* [Activity] Print, please, the line that contains "weed killing service" and each line after it to the end of the entries, unchanged and with nothing else.

[Collected data]
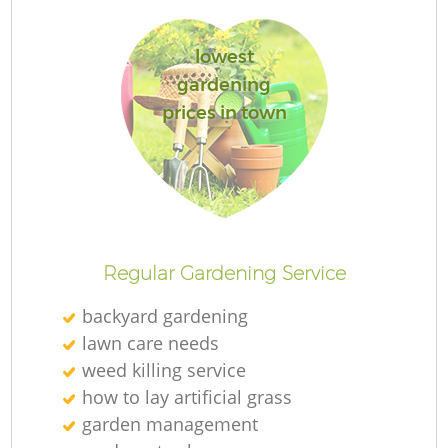
lowest
gardening
prices in town
Re
Regular Gardening Service
backyard gardening
lawn care needs
weed killing service
how to lay artificial grass
garden management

* [The answer]
weed killing service
how to lay artificial grass
garden management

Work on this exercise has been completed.